Setting:
- Representation of things in the environment
There is (always) an object in the environment having one of three kinds of shapes (rectangle, triangle, circle) and three kinds of colors (red, blue, green), and the system is given two symbols respectively representing the shape and color of the object. - Sentential strings
The system is given a sentence string also representing the situation (shape and color). The task for the system is to extract lexical entries (strings) that would represent the shapes and colors.
The sentences are in Interlingua. The grammar for this experiment is as follows (in a pseudo BNF):
S ⇒"tomas"?"reguarda"?S'"nonne"?
S'⇒"illoes"?"un"Shape Color?
S'⇒{"illo"|"le"Shape}"es"Color
Shape⇒{"rectangulo"|"triangulo"|"circulo"}
Color⇒{"rubie"|"blau"|"verde"}
where "tomas" is the name of the system being addressed and "reguarda" means "look!," "illo" "that," "es" "is," and "nonne" "isn't it," respectively. '?' represents 0 or 1 occurrence.

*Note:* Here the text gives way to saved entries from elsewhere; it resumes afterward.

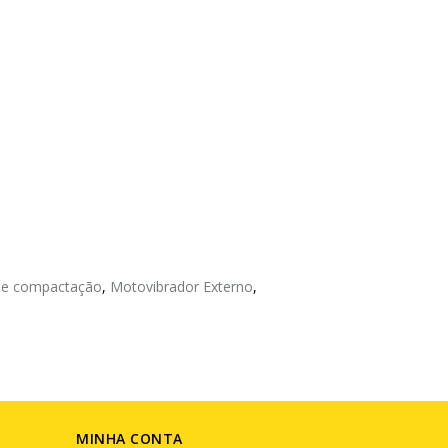
de compactação
,
Motovibrador Externo
,
MINHA CONTA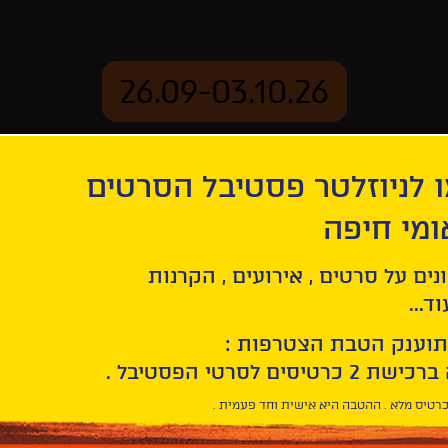
26.09-03.10.26
 לניוזלטר פסטיבל הסרטים
ארכיון
ומי חיפה
נים על סרטים , אירועים , הקרנות
ד...
תוענק הטבת הצטרפות :
חפש/י
סרט
בחר/י
חיפוש
תאריך
סרטים
רטיס מלא . ההטבה היא אישית וחד פעמית .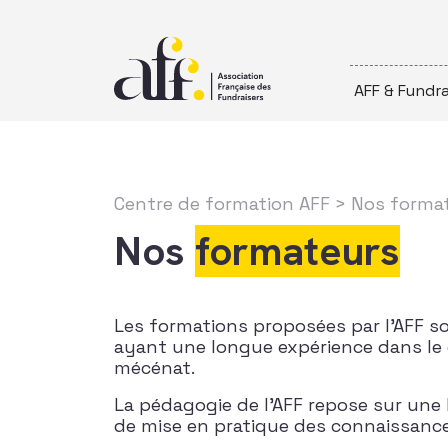
Passer au contenu
AFF & Fundra
Centre de formation AFF
> Nos forma
Nos
formateurs
Les formations proposées par l’AFF s
ayant une longue expérience dans le
mécénat.
La pédagogie de l’AFF repose sur une 
de mise en pratique des connaissance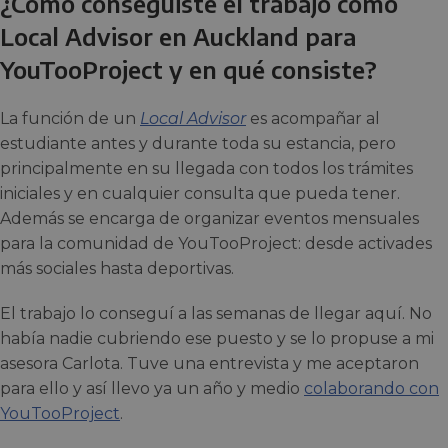
¿Cómo conseguiste el trabajo como
Local Advisor en Auckland para
YouTooProject y en qué consiste?
La función de un
Local Advisor
es acompañar al
estudiante antes y durante toda su estancia, pero
principalmente en su llegada con todos los trámites
iniciales y en cualquier consulta que pueda tener.
Además se encarga de organizar eventos mensuales
para la comunidad de YouTooProject: desde activades
más sociales hasta deportivas.
El trabajo lo conseguí a las semanas de llegar aquí. No
había nadie cubriendo ese puesto y se lo propuse a mi
asesora Carlota. Tuve una entrevista y me aceptaron
para ello y así llevo ya un año y medio
colaborando con
YouTooProject
.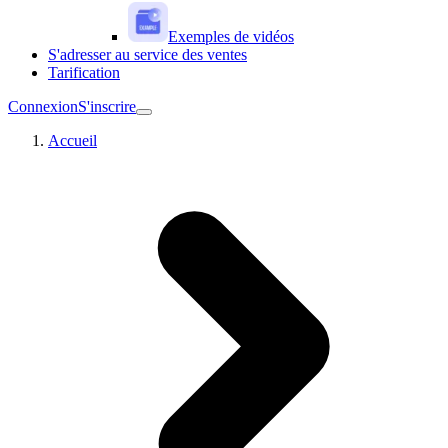
Exemples de vidéos
S'adresser au service des ventes
Tarification
Connexion
S'inscrire
Accueil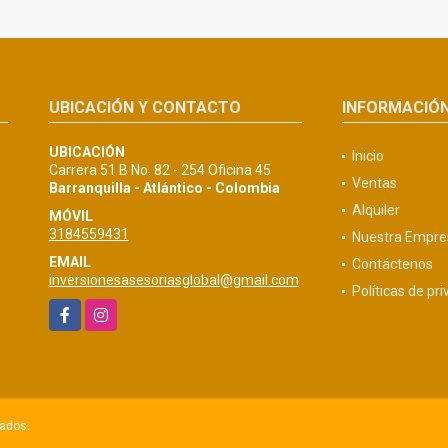
UBICACIÓN Y CONTACTO
INFORMACIÓ
UBICACIÓN
Inicio
Carrera 51 B No. 82 - 254 Oficina 45
Ventas
Barranquilla - Atlántico - Colombia
Alquiler
MÓVIL
3184559431
Nuestra Empre
EMAIL
Contáctenos
inversionesasesoriasglobal@gmail.com
Políticas de pr
Facebook
Instagram
vados.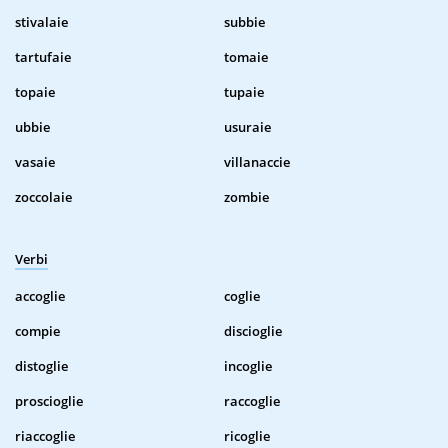
stivalaie
subbie
tartufaie
tomaie
topaie
tupaie
ubbie
usuraie
vasaie
villanaccie
zoccolaie
zombie
Verbi
accoglie
coglie
compie
discioglie
distoglie
incoglie
proscioglie
raccoglie
riaccoglie
ricoglie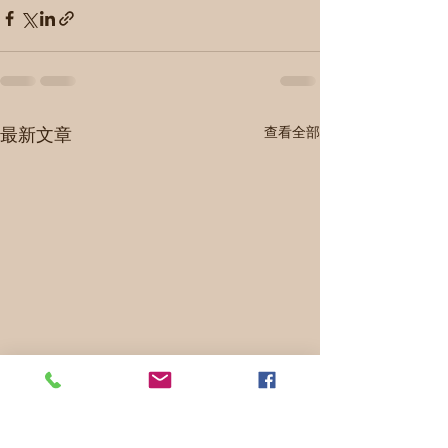
最新文章
查看全部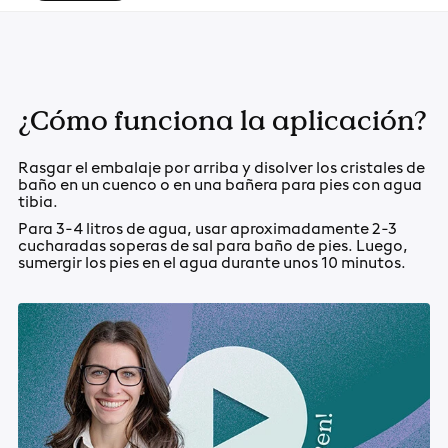
¿Cómo funciona la aplicación?
Rasgar el embalaje por arriba y disolver los cristales de
baño en un cuenco o en una bañera para pies con agua
tibia.
Para 3-4 litros de agua, usar aproximadamente 2-3
cucharadas soperas de sal para baño de pies. Luego,
sumergir los pies en el agua durante unos 10 minutos.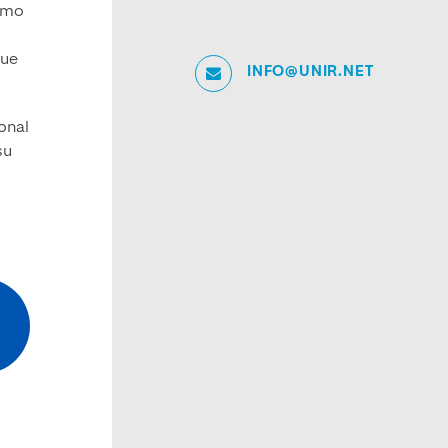
Como
que
INFO@UNIR.NET
ional
su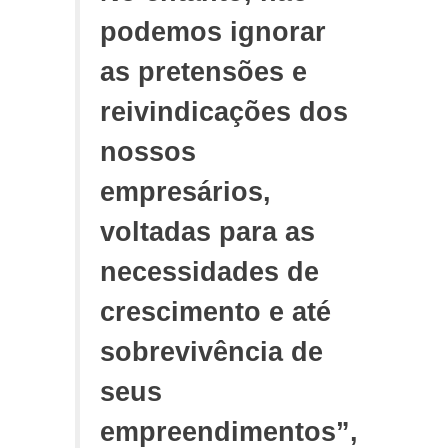
podemos ignorar
as pretensões e
reivindicações dos
nossos
empresários,
voltadas para as
necessidades de
crescimento e até
sobrevivência de
seus
empreendimentos”,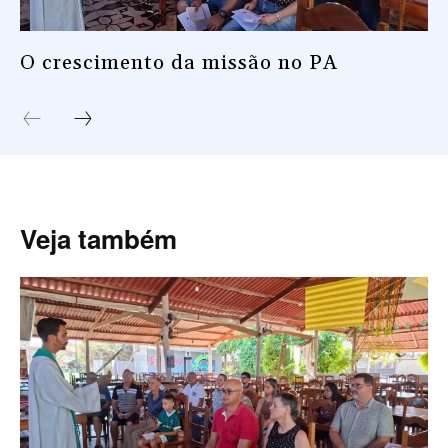
O crescimento da missão no PA
Veja também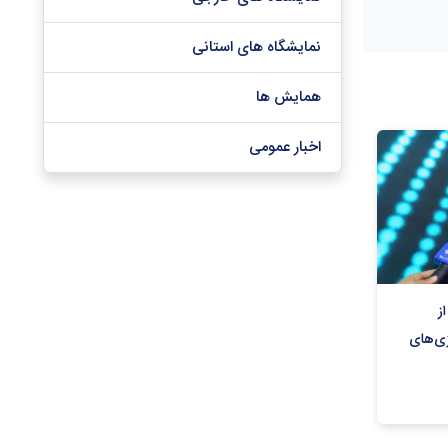
نمایشگاه های استانی
همایش ها
اخبار عمومی
ز
ژی‌های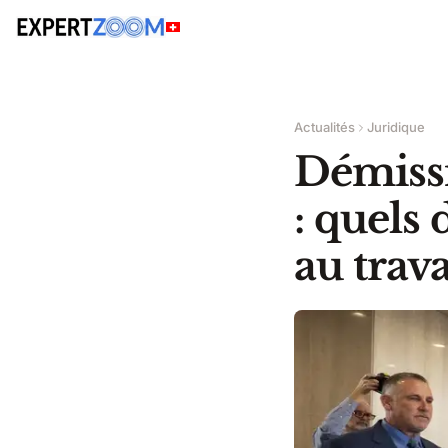
Actualités
Juridique
Démiss
: quels
au trava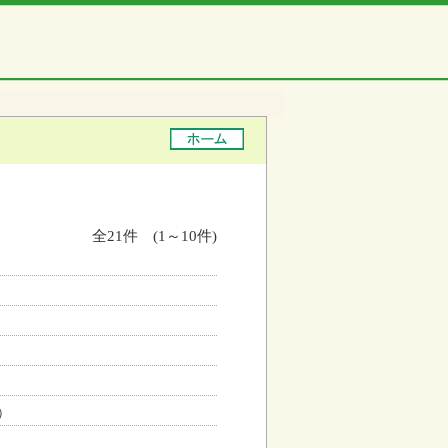
全21件 (1～10件)
）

The following is sample sentences randomly generated from the grammar above:
3 1 illoesrubie
1 2 tomasilloesblaunonne
1 1 unrectangulo
2 1 letrianguloesrubie
1 3 reguardalerectanguloesverde
2 1 reguardailloesrubienonne
Two numbers at the beginning of sentences represent the shape and color.
Algorithm:
The system collects all the ngrams in given sentences and calculates tf*idf with the shapes and colors in the environment. Basically, ngrams with the highest scores with particular colors or shapes are supposed to represent the features.First try:
Blue : bla,1.098066
Red : bi,1.087502
Blue : au,1.065256
Triangle : iangul,1.053565
Red : oesr,1.021488
Blue : loesbla,1.017333
Green : verd,1.000361
Rectangle: ectangulo,0.987110
Circle : rculo,0.954782
Green : sverd,0.945333
# of Sentence: 1,000
The left-hand is the features to be represented by the ngrams in the right hand.
At first glance, it looks like a disaster, but if you look closely, the extracted strings are mostly parts of the shape/color words.Second try:
Instead of tf*idf, tf*idf*ngram.length was used. The result seems better.
Sentence Count=50
Rectangle:rectangulo,2.628845 Triangle : triangulo,2.613976 Blue : uloesblau,2.477903 Red : loesrubie,2.287229 Triangle :rianguloes,2.263571 Rectangle:nrectangul,2.250493 Triangle : letriangu,2.159996 Rectangle: unrectang,2.147516 Red :uloesrubie,2.109837 Circle :lecirculoe,1.920132
Sentence Count=100
Circle : circulo,2.277660 Red : loesrubie,2.239706 Blue : loesblau,2.206975 Green : loesverde,2.143210 Red :uloesrubie,2.090366 Rectangle:rectangulo,2.048243 Blue :illoesblau,2.045903 Triangle : triangulo,2.039147 Green :illoesverd,1.920606 Circle : uncirculo,1.905309
Sentence Count=500
Rectangle:rectangulo,2.330337 Triangle : triangulo,2.217422 Red : loesrubie,2.180421 Blue : loesblau,2.163493 Green : loesverde,2.127100 Circle : circulo,1.923614 Rectangle:nrectangul,1.856743 Triangle :rianguloes,1.801742 Rectangle: unrectang,1.771783 Blue :illoesblau,1.755595
Sentence Count=1000
Triangle : triangulo,2.314919 Rectangle:rectangulo,2.272904 Red : loesrubie,2.244439 Blue : loesblau,2.115484 Green : loesverde,2.077109 Circle : circulo,1.857920 Triangle :ntriangulo,1.785375 Red :lloesrubie,1.773095 Triangle :rianguloes,1.710290 Green :illoesverd,1.709630
It seems it cannot extract color terms properly with the given setting. Presumably, it must learn other terms such as "illo" and lexical items may be determined by fitting them into sentences (looking for best segmentation).